9. The method of claim 8, wherein the inverting involves computing a least-squares solution of a system of equations .
10. The method of any of the preceding claims, wherein at least one of the at least two sources is not part of the same survey and where the activation times of those sources are approximately known.
11. The method of claim 10, wherein activation times are determined from the acquired wavefield recordings.
12. The method of claim 10, wherein activation times are determined from correlations of acquired wavefield recordings .
13. The method of any of the preceding claims, where the at least one parameter is varying in a non-periodic controlled manner.
14. The method of claims 1 to 12, where the at least one parameter varying in a non-periodic uncontrolled manner.
15. The method of any of the preceding claims, where the at least one parameter varying in a non-periodic manner is composed of a periodic part overlain by non-periodic fluctuations .
16. The method of any of the preceding claims, wherein as part of the separation step the data are regularized onto a regular sampling grid in time and or space.
17. The method of any of the preceding claims in which the transformed domain is selected from one of a Fourier transform domain, a Radon transform domain, a Gabor time- frequency domain, and a tau-p transform domain.
18. The method of claims 17 in which the corresponding transforms are replaced by their respective
representations or mathematical equivalents in
corresponding transformed domains in the space and or time domain.
19. The method of any of the preceding claims in which the computations in the modelling and or inversion steps are done using fast solvers.
20. The method any of the preceding claims, where the obtained wavefield signals consist of or comprise
multiple components.
21. The method of claim 20, where one or more of the multiple components is/are modeled and inverted to separate a contribution independently.
22. The method of claim 20, where two or more of the multiple components are modeled and inverted to separate a contribution jointly.
23. The method of claim 21, where one or more of the multiple components is/are modeled and inverted to separate a contribution using information derived from one or more of the other multiple components.

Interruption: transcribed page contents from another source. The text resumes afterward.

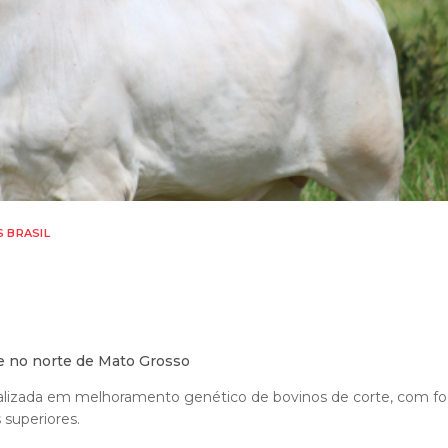
S BRASIL
e no norte de Mato Grosso
alizada em melhoramento genético de bovinos de corte, com foc
superiores.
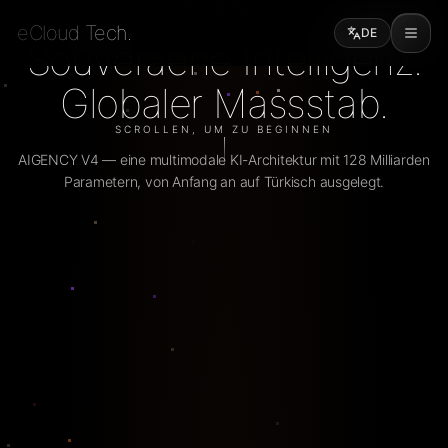
eCloud Tech.
eCloud Tech.
eCloud Tech.
DE
DE
S
o
u
v
e
r
a
e
n
e
I
n
t
e
l
l
i
g
e
n
z
.
G
l
o
b
a
l
e
r
M
a
s
s
s
t
a
b
.
SCROLLEN, UM ZU BEGINNEN
AIGENCY V4 — eine multimodale KI-Architektur mit 128 Milliarden
Parametern, von Anfang an auf Türkisch ausgelegt.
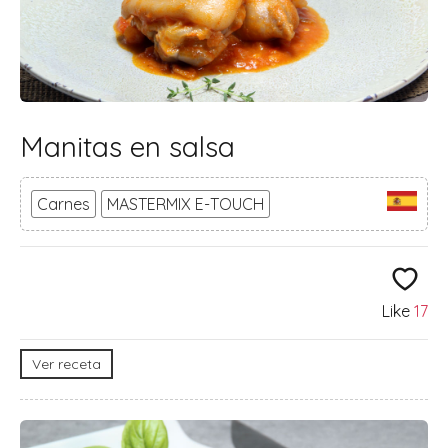
Manitas en salsa
Carnes
MASTERMIX E-TOUCH
Like
17
Ver receta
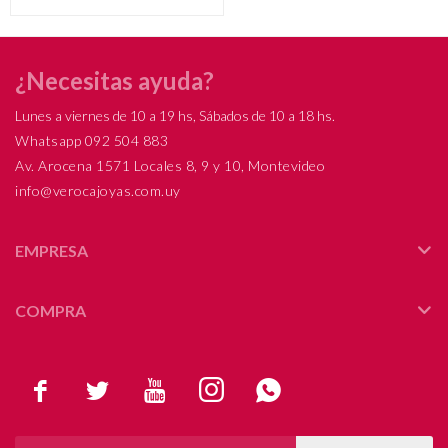
4cm*11mm, largo total 8cm.
¿Necesitas ayuda?
Lunes a viernes de 10 a 19 hs, Sábados de 10 a 18 hs.
Whatsapp 092 504 883
Av. Arocena 1571 Locales 8, 9 y 10, Montevideo
info@verocajoyas.com.uy
EMPRESA
COMPRA






24. The method of claim 20, where one or more of the multiple components are combined before one or more products of the combination are modeled and inverted to separate a contribution.
25. The method of claim 23, where the information derived from one or more of the other multiple components consists of or comprises local directionality
information .
26. The method of claim 25, where local directionality information is determined jointly from two or more of the multiple components.
27. The method of 24, where the combination of the one or more of the multiple components consist of or comprises one or more of: a wavefield separation step, a deghosting step, a redatuming step, a polarisation filtering step, a multi-channel processing step.
28. The method of any of the preceding claims applied to land seismic data, marine seismic data, seabed seismic data, permanent monitoring seismic data, time-lapse seismic data, transition zone seismic data or borehole seismic data with (near) surface or downhole placed receivers and/or sources such as VSP, 3D VSP, or
distributed acoustic sensing seismic data.